• [Work task] Your answer must be a word-for-word copy of the listing, with all pictures excluded.

======== Data provided

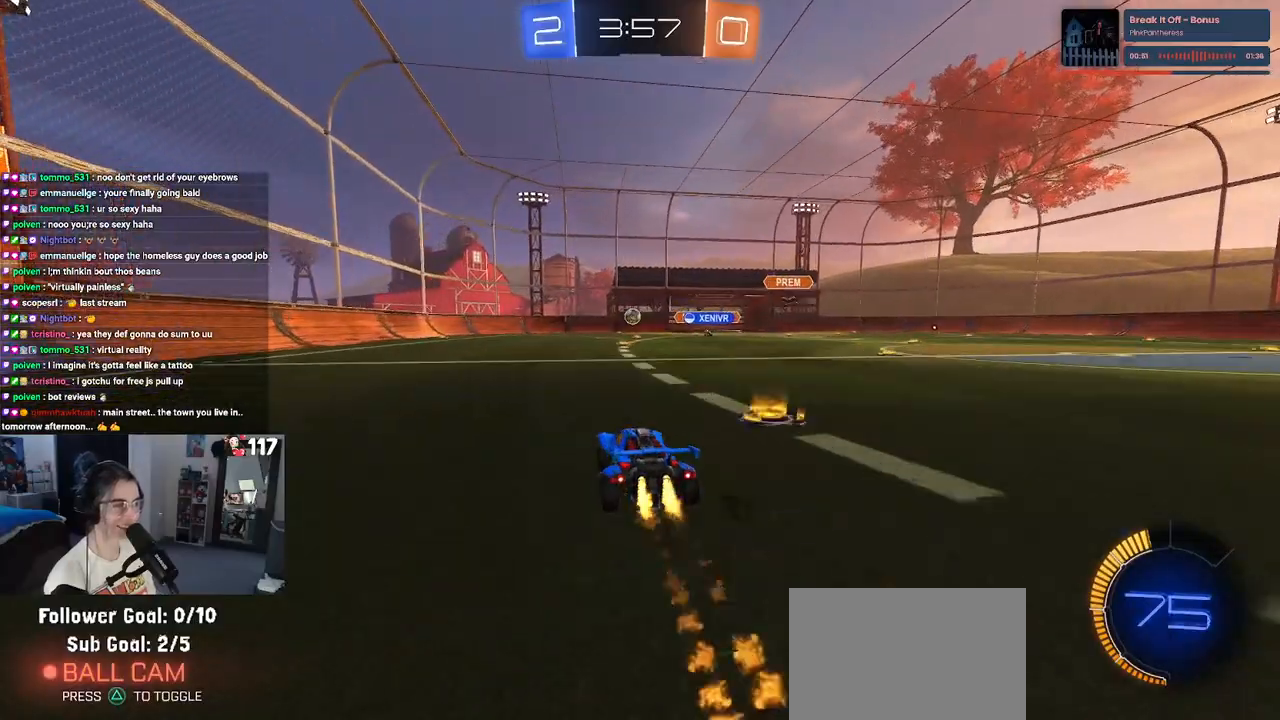
{"buttons": ["R2"], "left_stick": "center", "right_stick": "center", "events": [[300, "R1", "up"]]}
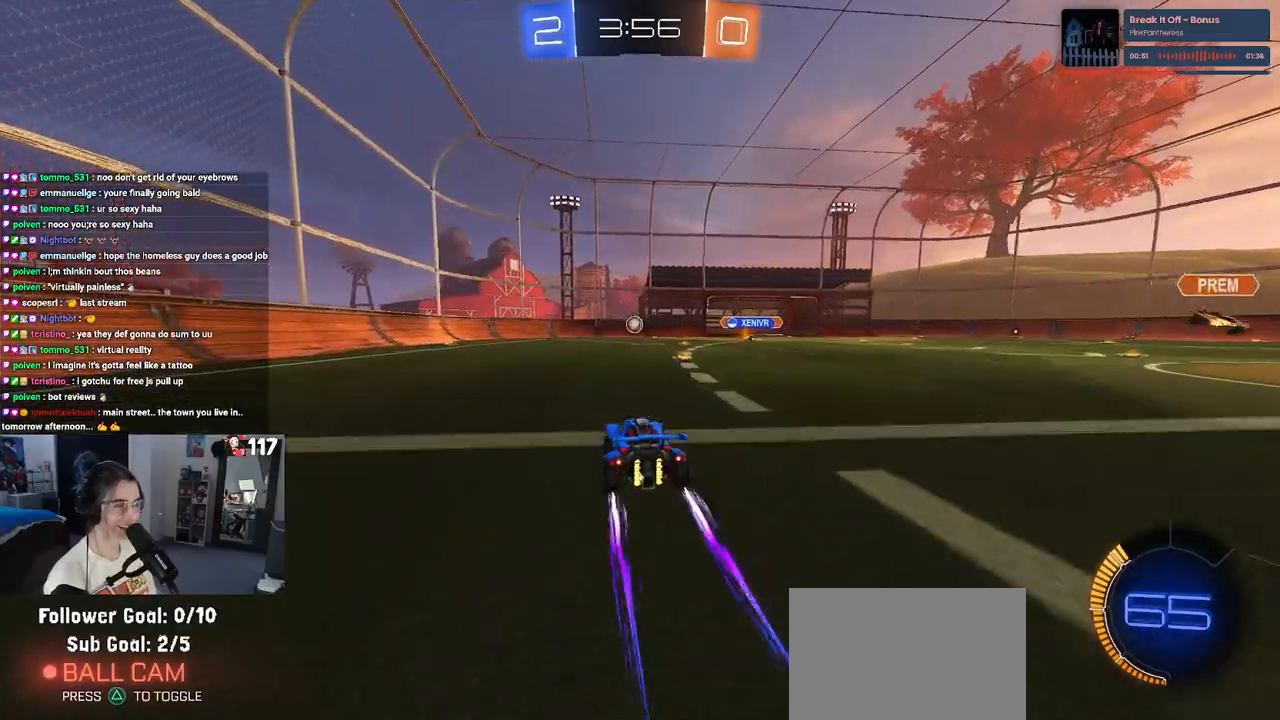
{"buttons": ["R2"], "left_stick": "center", "right_stick": "center", "events": [[100, "left_stick", "left"], [267, "left_stick", "center"]]}
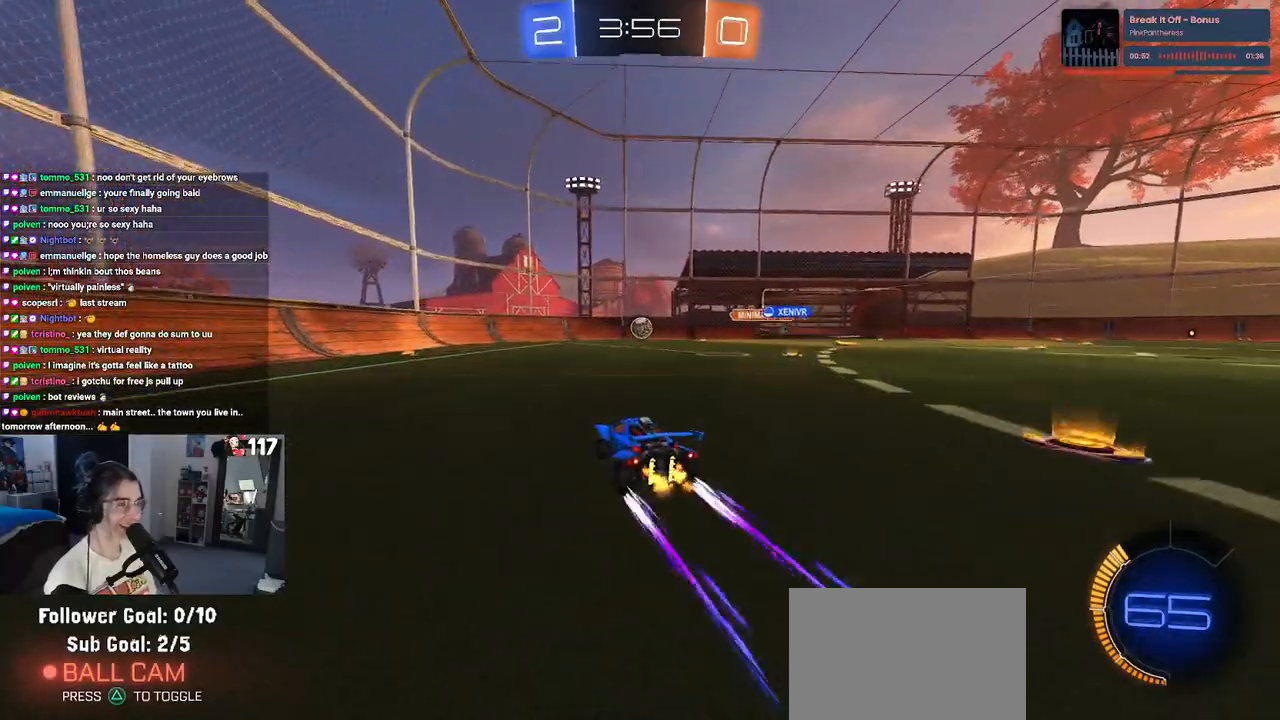
{"buttons": ["R2"], "left_stick": "center", "right_stick": "center", "events": []}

================

• [Written response]
{"buttons": ["R2"], "left_stick": "center", "right_stick": "center", "events": [[300, "R1", "up"]]}
{"buttons": ["R2"], "left_stick": "center", "right_stick": "center", "events": [[100, "left_stick", "left"], [267, "left_stick", "center"]]}
{"buttons": ["R2"], "left_stick": "center", "right_stick": "center", "events": []}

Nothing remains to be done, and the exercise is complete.